Nul perdant ce soir-là…
L'impitoyable verdict de la compétition.
Il est parfois des rencontres sportives qui laissent le spectateur pantelant, hagard, exténué avec un profond malaise et un immense sentiment d'injustice. Non pas que le verdict soit entaché par des décisions discutables ou une malchance extrême mais parce que désigner un vainqueur semble alors une nécessité totalement déplacée.
Le combat entre les Néo-zélandais et les Irlandais restera longtemps dans les mémoires comme un sommet de ce curieux sport qu'est le Rugby. Il y a tout eu dans cette rencontre pour satisfaire les amateurs d'émotions fortes, de renversements spectaculaires, de batailles titanesques, d'envolées extraordinaires, de coups du sort et de gestes d'exception. Ce fut une orgie de passes, de plaquages, de courses, de grattages et d'affrontements. Ce fut plus encore une émotion qui ne quitta jamais l'observateur neutre et néanmoins enthousiaste.

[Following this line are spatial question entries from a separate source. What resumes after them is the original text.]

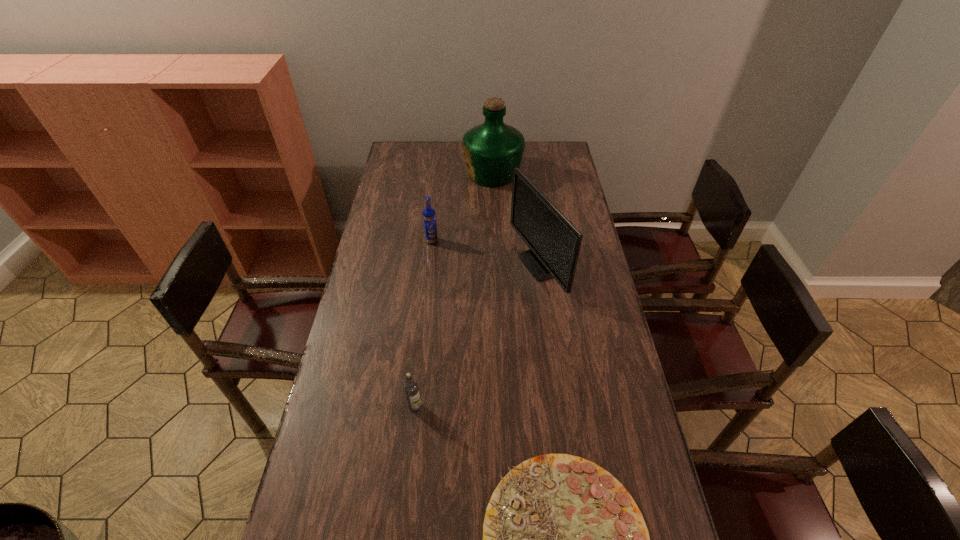
This screenshot has height=540, width=960. Identify the location of free spot between the taller vodka and the nearer vodka. (423, 324).

Where is `free spot between the farthest object and the fourth tallest object`? This screenshot has height=540, width=960. free spot between the farthest object and the fourth tallest object is located at coordinates (454, 291).

Find the location of a particular element. vacant space in between the computer monitor and the shorter vodka is located at coordinates (476, 336).

Identify the location of free spot between the taller vodka and the fourth shortest object. (485, 253).

Locate an element on the screen. This screenshot has height=540, width=960. object that is the closest one to the computer monitor is located at coordinates (429, 216).

Choose which object is the nearest neighbor to the farther vodka. Please provide its 2D coordinates. Your answer should be formatted as a tuple, i.e. [(x, y)], where the tuple contains the x and y coordinates of a point satisfying the conditions above.

[(554, 243)]

In order to click on vacant space that satisfies the following two spatial constraints: 1. on the label side of the farthest object; 2. on the label of the fourth farthest object in this screenshot , I will do [501, 407].

Where is `vacant area that satisfies the following two spatial constraints: 1. on the front-facing side of the computer monitor; 2. on the label of the fourth tallest object`? vacant area that satisfies the following two spatial constraints: 1. on the front-facing side of the computer monitor; 2. on the label of the fourth tallest object is located at coordinates (555, 407).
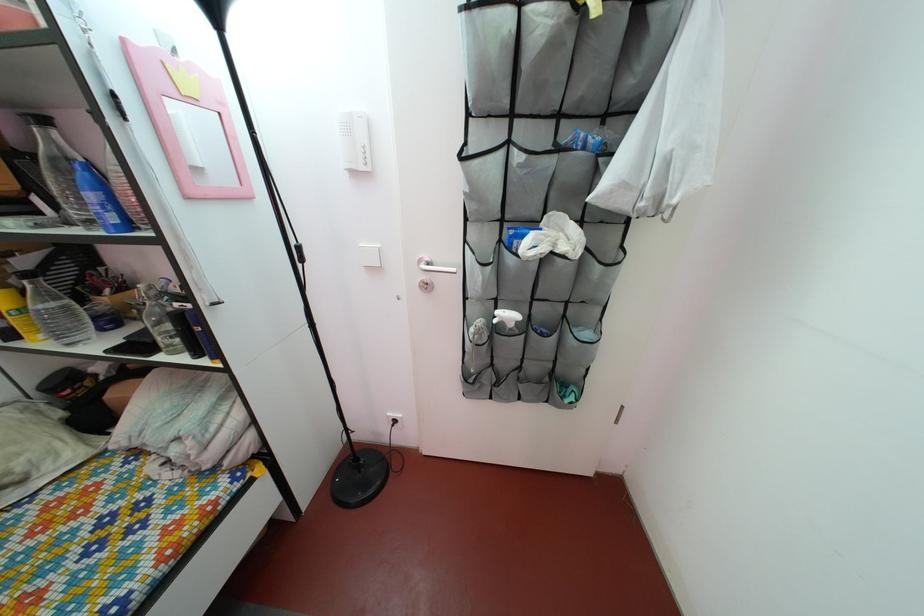
Where would you squeez the white spray bottle? Please return your answer as a coordinate pair (x, y).

(59, 168)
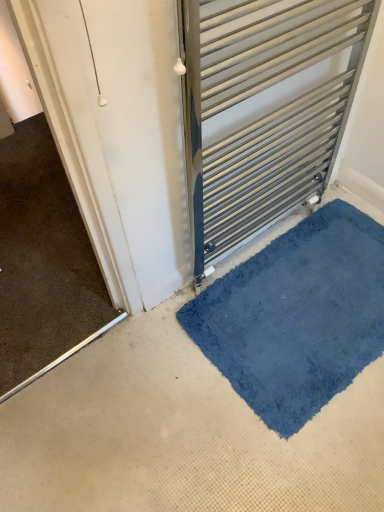
Where is `vacant region under blue plush bath mat at lower right (from a real-world perspective)`? vacant region under blue plush bath mat at lower right (from a real-world perspective) is located at coordinates (296, 308).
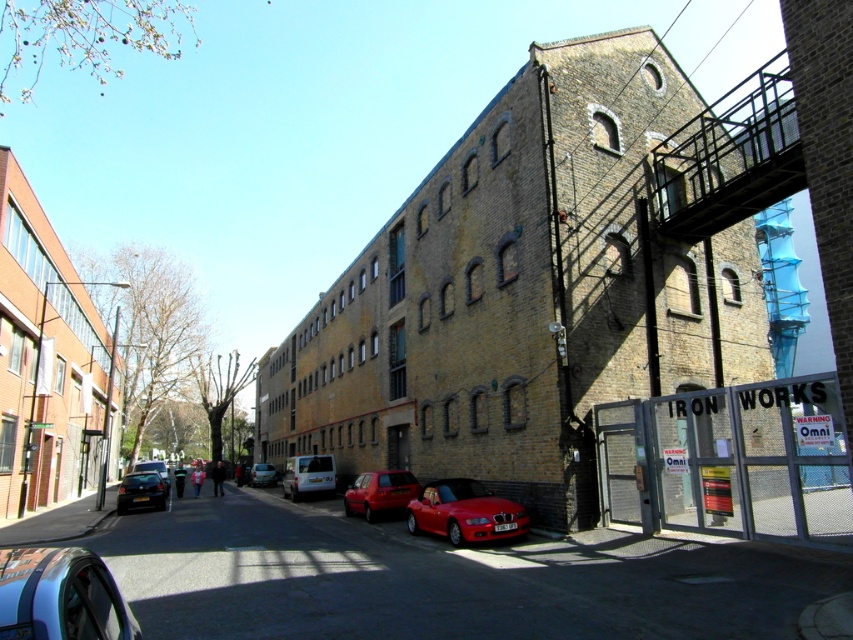
You are a delivery person needing to park your truck between the matte red van at center and the shiny black car at lower left. The truck requires 12 meters of space. Can you fit it there?

The distance between the matte red van at center and the shiny black car at lower left is 11.98 meters, which is slightly less than the required 12 meters. Therefore, the truck cannot fit in that space.

You are standing at the entrance of the large brick building and see the point marked as point (x=439, y=579). What object is located at that point?

The metallic red car at center is located at point (x=439, y=579).

You are a delivery driver who needs to park your vehicle in a space that is 2 meters wide. You see a matte red van at center and a shiny black car at lower left in the parking area. Which vehicle would require a wider parking space based on their widths?

The shiny black car at lower left requires a wider parking space since the matte red van at center is thinner than it according to the description.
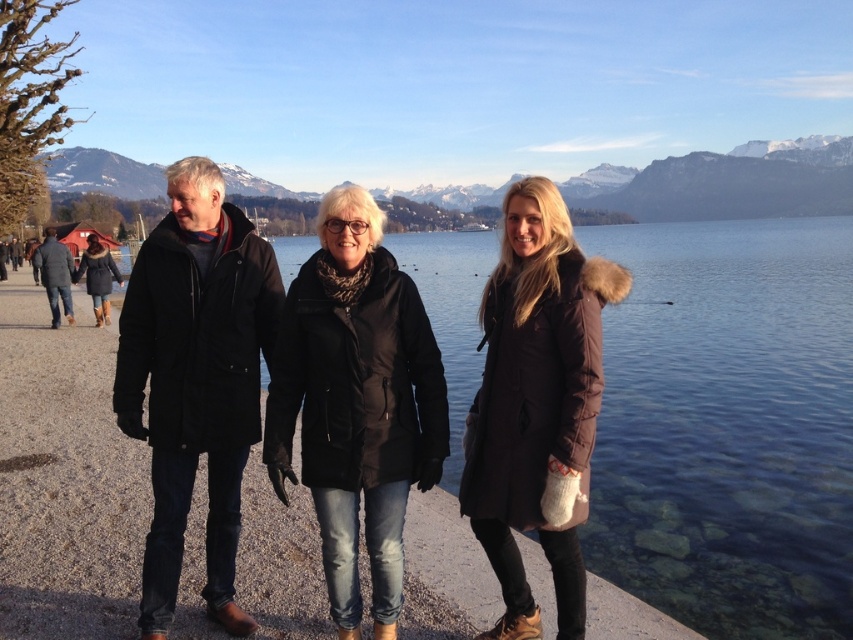
Question: Which of the following is the farthest from the observer?

Choices:
 (A) (71, 192)
 (B) (381, 465)

Answer: (A)

Question: Among these objects, which one is farthest from the camera?

Choices:
 (A) matte black coat at left
 (B) matte black jackets at center

Answer: (A)

Question: Among these objects, which one is nearest to the camera?

Choices:
 (A) matte black coat at left
 (B) matte black jackets at center
 (C) snowy mountain at upper center

Answer: (B)

Question: Is black matte jacket at center positioned at the back of black matte jacket at left?

Choices:
 (A) no
 (B) yes

Answer: (B)

Question: Is snowy mountain at upper center closer to camera compared to dark gray coat at left?

Choices:
 (A) no
 (B) yes

Answer: (A)

Question: Does brown fuzzy coat at center have a smaller size compared to snowy mountain at upper center?

Choices:
 (A) yes
 (B) no

Answer: (A)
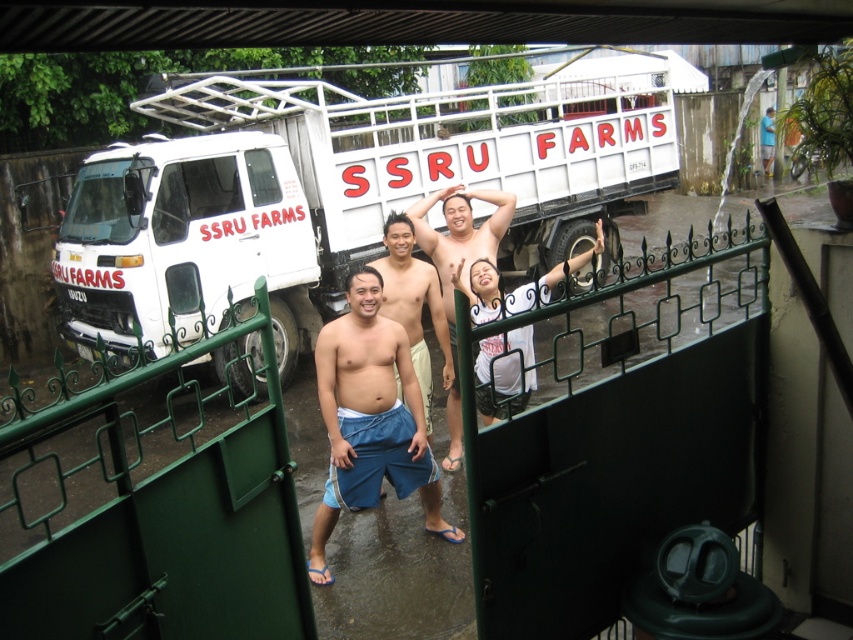
You are standing in front of the truck and want to reach both the point at coordinates point (96,240) and point (534,280). Which point is closer to you?

The point at coordinates point (96,240) is closer to you because it is further to the viewer than point (534,280).

You are a photographer standing at the origin point of the coordinate system. You want to take a photo of the blue cotton shorts at center. What are the coordinates where you should aim your camera?

The coordinates to aim the camera are at point (370, 419) to capture the blue cotton shorts at center.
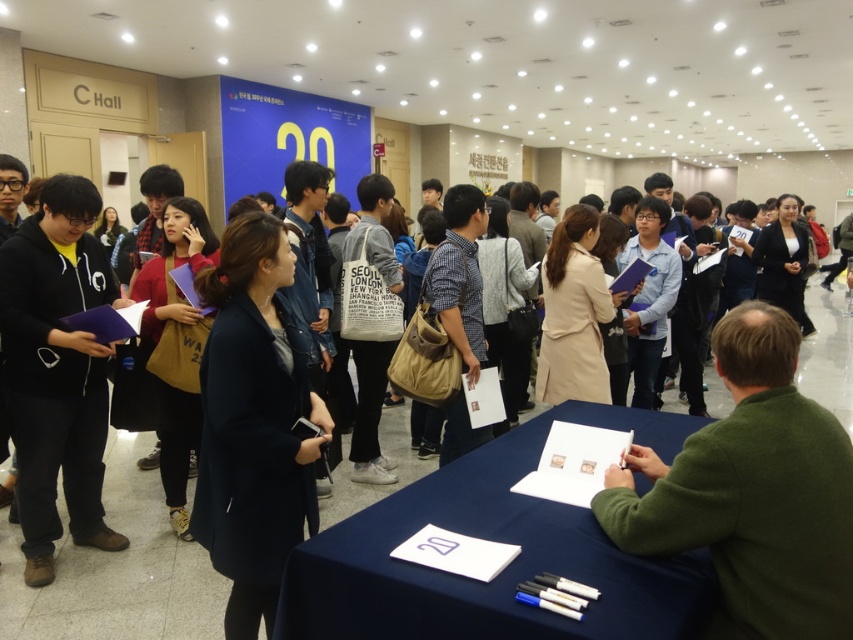
You are a guest at the event and want to approach the blue fabric table at lower center to sign a petition. However, there is a black matte hoodie at left blocking your path. Can you walk directly to the table without moving the hoodie?

The blue fabric table at lower center is positioned under the black matte hoodie at left, meaning the hoodie is above the table. Since the hoodie is not on the ground, it does not block the path. You can walk directly to the blue fabric table at lower center without moving the hoodie.

You are standing in the conference hall and see the blue fabric table at lower center and the black matte hoodie at left. Which object is nearer to you?

The blue fabric table at lower center is closer to the viewer than the black matte hoodie at left.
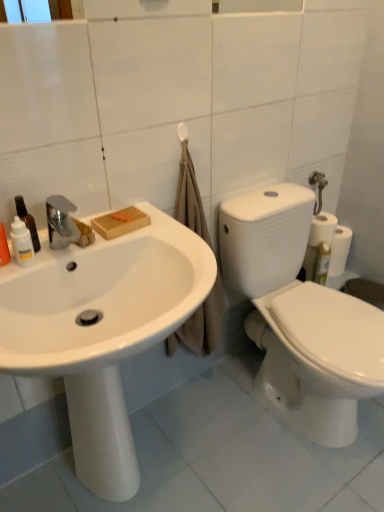
Where is `empty space that is to the right of translucent plastic spray bottle at left, which appears as the second cleaning product when viewed from the right`? This screenshot has width=384, height=512. empty space that is to the right of translucent plastic spray bottle at left, which appears as the second cleaning product when viewed from the right is located at coordinates (56, 256).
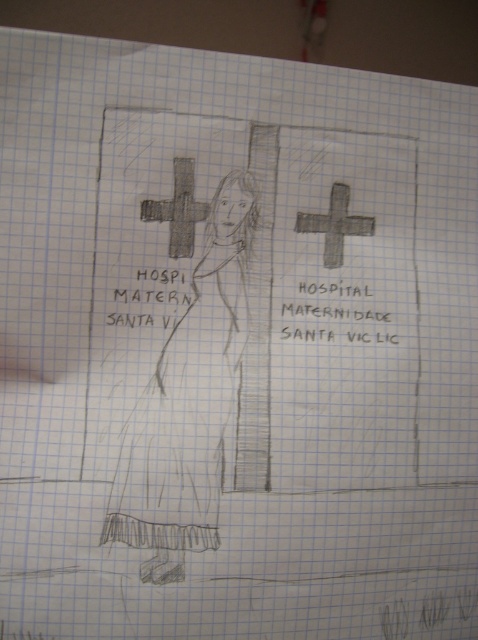
Based on the scene description, where is the matte black dress at center located in relation to the charcoal textured cross at center?

The matte black dress at center is to the right of the charcoal textured cross at center.

You are an artist who needs to add a small detail between the matte black dress at center and the gray textured cross at center in the drawing. Given that the available space between them is 5.69 inches, can you fit a 3.5 inch wide design element there?

The space between the matte black dress at center and the gray textured cross at center is 5.69 inches, so yes, a 3.5 inch wide design element can fit since it is narrower than the available space.

You are an artist trying to replicate the drawing. You want to ensure the charcoal textured cross at center and the gray textured cross at center are proportionally accurate. Which cross should you make wider when drawing them?

The gray textured cross at center should be made wider since its width is greater than the charcoal textured cross at center according to the description.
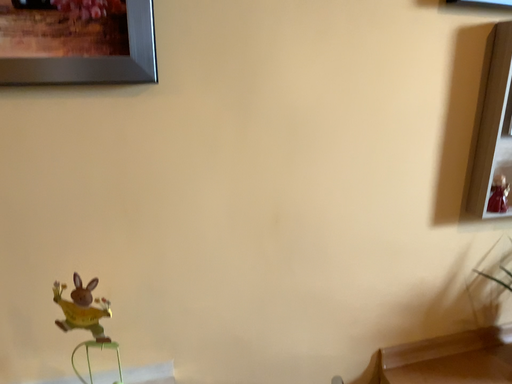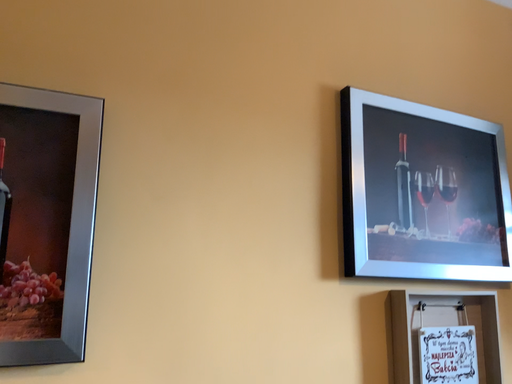
Question: How did the camera likely rotate when shooting the video?

Choices:
 (A) rotated downward
 (B) rotated upward

Answer: (B)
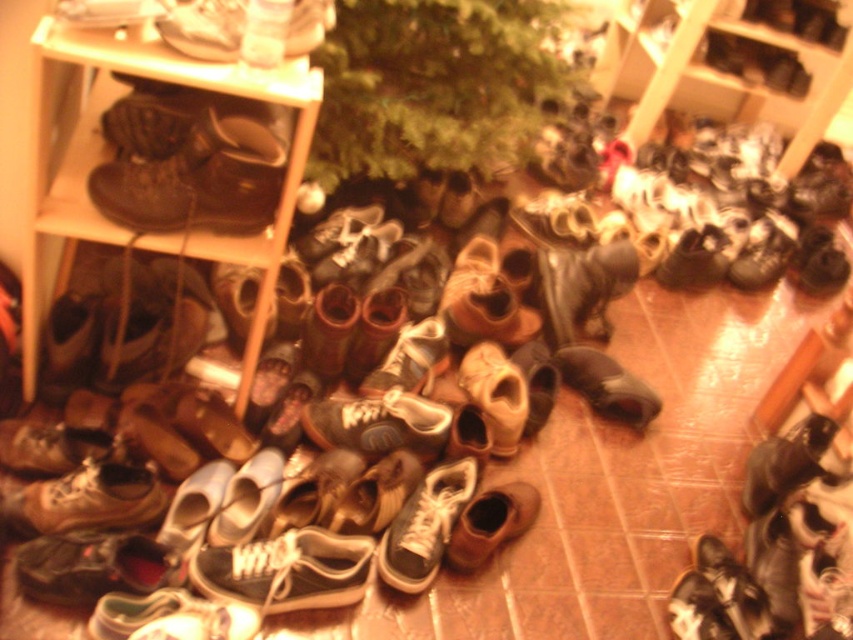
In the scene shown: You are organizing the shoes in the cluttered indoor space. You need to place a new shoe between the brown leather sneaker at lower left and the shiny brown shoe at center. Is there enough vertical space between them to fit the new shoe?

The brown leather sneaker at lower left is below the shiny brown shoe at center, so there is vertical space between them to fit a new shoe.

You are a delivery person who needs to place a small package between the brown leather boots at left and the matte white shoe at upper left. Can you fit the package if it measures 10 inches in length?

The distance between the brown leather boots at left and the matte white shoe at upper left is 9.03 inches. Since the package is 10 inches long, it cannot fit in the space between them.

You are standing in the cluttered indoor space with shoes everywhere. You see two points marked in the image. Which point is closer to you, point (160, 484) or point (635, 387)?

Point (160, 484) is closer to you because it is in front of point (635, 387).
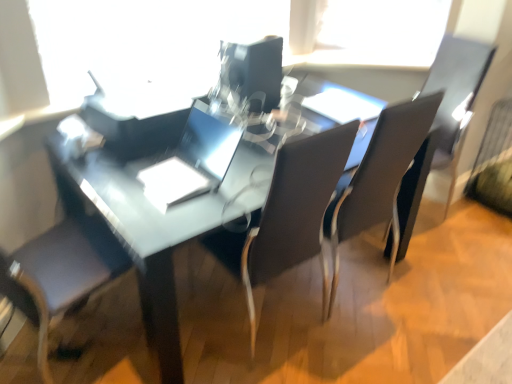
Where is `blank area beneath sleek silver laptop at center (from a real-world perspective)`? This screenshot has width=512, height=384. blank area beneath sleek silver laptop at center (from a real-world perspective) is located at coordinates (169, 173).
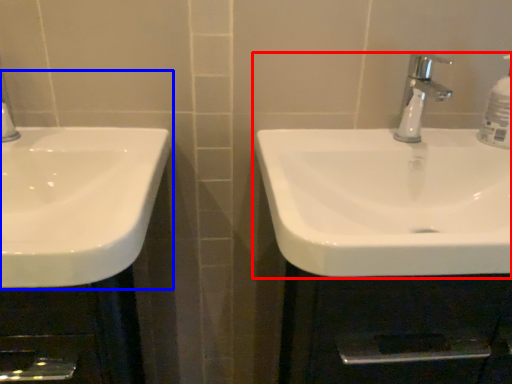
Question: Which of the following is the farthest to the observer, sink (highlighted by a red box) or sink (highlighted by a blue box)?

Choices:
 (A) sink
 (B) sink

Answer: (A)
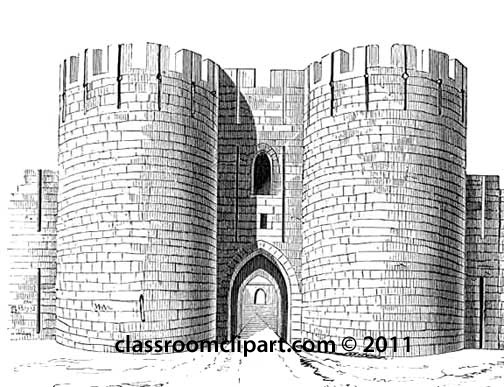
Where is `left wall`? left wall is located at coordinates (44, 259).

Comment ne pas aimer le rugby quand il est porté à ce degré d'incandescence ? Comment ne pas admirer ces individus qui se lancent à corps perdu dans une bataille d'une totale férocité tout en demeurant dans une loyauté et un respect absolu de l'adversaire et de l'arbitre ? Soudain, dans le contexte du moment, ce match prend des allures de message d'espoir, de référence absolue de ce que peuvent faire des humains tant sur la pelouse que dans les tribunes.
Nul cri de singe, nul bras tendu, nul projectile lancé sur la pelouse. Une communion faite de chants et d'applaudissements, un partage entre les deux camps et les autres spectateurs. De la joie, de l'allégresse même devant la beauté d'un spectacle qui servira encore de référence des années durant. Tous ceux qui étaient au stade de France ce soir-là diront encore pendant des années : « J'y étais ! » avec un pincement au cœur.
Quant aux héros de cette épopée sportive, ils ne pourront que s'en souvenir avec des trémolos dans la voix et sans doute quelques douleurs dans le corps. Cependant pour les uns, il demeurera cette immense déception du verdict final, ce sentiment de gâchis devant un espoir qui s'est fracassé, qui a explosé devant l'impitoyable nécessité de désigner un gagnant et de condamner le perdant au désespoir.
Ce samedi soir, j'avais mal pour ces fiers soldats verts, je mesurai la détresse qu'ils pouvaient ressentir. Ce n'est pourtant qu'en assumant cette perspective que rien ne pourra jamais égaler les rencontres à élimination directe ou mieux encore les finales. Cependant, la plupart du temps, l'enjeu tue le jeu, le calcul prend le pas sur le mouvement, la rouerie s'impose pour truquer et leurrer. Il n'y eut rien de tout ça en ce sommet d'une compétition qui eut mérité pareille apothéose au terme de ce championnat du Monde.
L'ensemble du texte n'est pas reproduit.